▸ WORK ORDER: Here are some entries. Repeat all of them exactly.

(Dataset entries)
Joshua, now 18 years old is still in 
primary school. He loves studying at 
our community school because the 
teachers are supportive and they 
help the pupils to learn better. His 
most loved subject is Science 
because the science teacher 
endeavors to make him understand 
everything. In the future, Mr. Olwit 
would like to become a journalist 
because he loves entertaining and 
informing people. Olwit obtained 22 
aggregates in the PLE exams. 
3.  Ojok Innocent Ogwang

▸ WRITTEN REPLY:
Joshua, now 18 years old is still in 
primary school. He loves studying at 
our community school because the 
teachers are supportive and they 
help the pupils to learn better. His 
most loved subject is Science 
because the science teacher 
endeavors to make him understand 
everything. In the future, Mr. Olwit 
would like to become a journalist 
because he loves entertaining and 
informing people. Olwit obtained 22 
aggregates in the PLE exams. 
3.  Ojok Innocent Ogwang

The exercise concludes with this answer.